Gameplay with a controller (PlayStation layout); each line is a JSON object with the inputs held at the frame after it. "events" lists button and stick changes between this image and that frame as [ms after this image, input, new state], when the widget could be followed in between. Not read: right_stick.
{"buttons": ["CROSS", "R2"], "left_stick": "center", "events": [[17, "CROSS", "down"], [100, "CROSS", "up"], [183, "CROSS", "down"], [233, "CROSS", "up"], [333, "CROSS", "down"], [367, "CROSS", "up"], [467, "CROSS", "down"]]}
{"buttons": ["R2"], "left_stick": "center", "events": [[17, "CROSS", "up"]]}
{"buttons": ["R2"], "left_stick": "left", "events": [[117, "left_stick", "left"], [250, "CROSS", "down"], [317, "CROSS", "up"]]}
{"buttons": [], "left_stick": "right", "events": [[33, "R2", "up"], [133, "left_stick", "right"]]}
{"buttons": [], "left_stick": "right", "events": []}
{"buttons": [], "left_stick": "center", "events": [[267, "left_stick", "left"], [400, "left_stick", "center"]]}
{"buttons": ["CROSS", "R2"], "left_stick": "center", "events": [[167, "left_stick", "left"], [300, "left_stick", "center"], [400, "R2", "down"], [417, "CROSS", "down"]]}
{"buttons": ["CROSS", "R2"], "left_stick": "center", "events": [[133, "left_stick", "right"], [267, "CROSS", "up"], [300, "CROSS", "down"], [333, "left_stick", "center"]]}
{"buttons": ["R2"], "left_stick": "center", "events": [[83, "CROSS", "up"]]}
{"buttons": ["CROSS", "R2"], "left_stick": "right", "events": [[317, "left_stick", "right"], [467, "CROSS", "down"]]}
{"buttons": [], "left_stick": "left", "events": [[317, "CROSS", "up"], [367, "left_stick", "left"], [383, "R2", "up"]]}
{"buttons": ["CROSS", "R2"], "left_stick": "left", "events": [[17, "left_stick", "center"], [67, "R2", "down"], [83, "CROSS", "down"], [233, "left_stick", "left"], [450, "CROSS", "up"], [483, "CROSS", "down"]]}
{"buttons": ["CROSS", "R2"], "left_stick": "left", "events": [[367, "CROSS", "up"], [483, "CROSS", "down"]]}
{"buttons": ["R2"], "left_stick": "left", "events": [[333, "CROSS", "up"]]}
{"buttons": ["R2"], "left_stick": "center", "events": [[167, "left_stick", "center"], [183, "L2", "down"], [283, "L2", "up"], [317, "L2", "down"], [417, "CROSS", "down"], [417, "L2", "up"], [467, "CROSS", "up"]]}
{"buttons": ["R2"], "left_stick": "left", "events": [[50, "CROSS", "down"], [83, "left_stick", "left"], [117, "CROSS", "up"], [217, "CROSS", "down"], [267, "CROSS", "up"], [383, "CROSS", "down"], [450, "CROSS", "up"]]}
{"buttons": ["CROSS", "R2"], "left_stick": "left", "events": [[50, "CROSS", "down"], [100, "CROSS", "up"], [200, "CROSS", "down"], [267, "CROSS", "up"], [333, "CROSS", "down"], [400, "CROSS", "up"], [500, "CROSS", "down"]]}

■ **ACTIVITY**: Would you retype all of the data exactly as shown?

■ **RESPONSE BOX**:
Gameplay with a controller (PlayStation layout); each line is a JSON object with the inputs held at the frame after it. "events" lists button and stick changes between this image and that frame as [ms after this image, input, new state], when the widget could be followed in between. Not read: right_stick.
{"buttons": ["CROSS", "R2"], "left_stick": "center", "events": [[17, "CROSS", "down"], [100, "CROSS", "up"], [183, "CROSS", "down"], [233, "CROSS", "up"], [333, "CROSS", "down"], [367, "CROSS", "up"], [467, "CROSS", "down"]]}
{"buttons": ["R2"], "left_stick": "center", "events": [[17, "CROSS", "up"]]}
{"buttons": ["R2"], "left_stick": "left", "events": [[117, "left_stick", "left"], [250, "CROSS", "down"], [317, "CROSS", "up"]]}
{"buttons": [], "left_stick": "right", "events": [[33, "R2", "up"], [133, "left_stick", "right"]]}
{"buttons": [], "left_stick": "right", "events": []}
{"buttons": [], "left_stick": "center", "events": [[267, "left_stick", "left"], [400, "left_stick", "center"]]}
{"buttons": ["CROSS", "R2"], "left_stick": "center", "events": [[167, "left_stick", "left"], [300, "left_stick", "center"], [400, "R2", "down"], [417, "CROSS", "down"]]}
{"buttons": ["CROSS", "R2"], "left_stick": "center", "events": [[133, "left_stick", "right"], [267, "CROSS", "up"], [300, "CROSS", "down"], [333, "left_stick", "center"]]}
{"buttons": ["R2"], "left_stick": "center", "events": [[83, "CROSS", "up"]]}
{"buttons": ["CROSS", "R2"], "left_stick": "right", "events": [[317, "left_stick", "right"], [467, "CROSS", "down"]]}
{"buttons": [], "left_stick": "left", "events": [[317, "CROSS", "up"], [367, "left_stick", "left"], [383, "R2", "up"]]}
{"buttons": ["CROSS", "R2"], "left_stick": "left", "events": [[17, "left_stick", "center"], [67, "R2", "down"], [83, "CROSS", "down"], [233, "left_stick", "left"], [450, "CROSS", "up"], [483, "CROSS", "down"]]}
{"buttons": ["CROSS", "R2"], "left_stick": "left", "events": [[367, "CROSS", "up"], [483, "CROSS", "down"]]}
{"buttons": ["R2"], "left_stick": "left", "events": [[333, "CROSS", "up"]]}
{"buttons": ["R2"], "left_stick": "center", "events": [[167, "left_stick", "center"], [183, "L2", "down"], [283, "L2", "up"], [317, "L2", "down"], [417, "CROSS", "down"], [417, "L2", "up"], [467, "CROSS", "up"]]}
{"buttons": ["R2"], "left_stick": "left", "events": [[50, "CROSS", "down"], [83, "left_stick", "left"], [117, "CROSS", "up"], [217, "CROSS", "down"], [267, "CROSS", "up"], [383, "CROSS", "down"], [450, "CROSS", "up"]]}
{"buttons": ["CROSS", "R2"], "left_stick": "left", "events": [[50, "CROSS", "down"], [100, "CROSS", "up"], [200, "CROSS", "down"], [267, "CROSS", "up"], [333, "CROSS", "down"], [400, "CROSS", "up"], [500, "CROSS", "down"]]}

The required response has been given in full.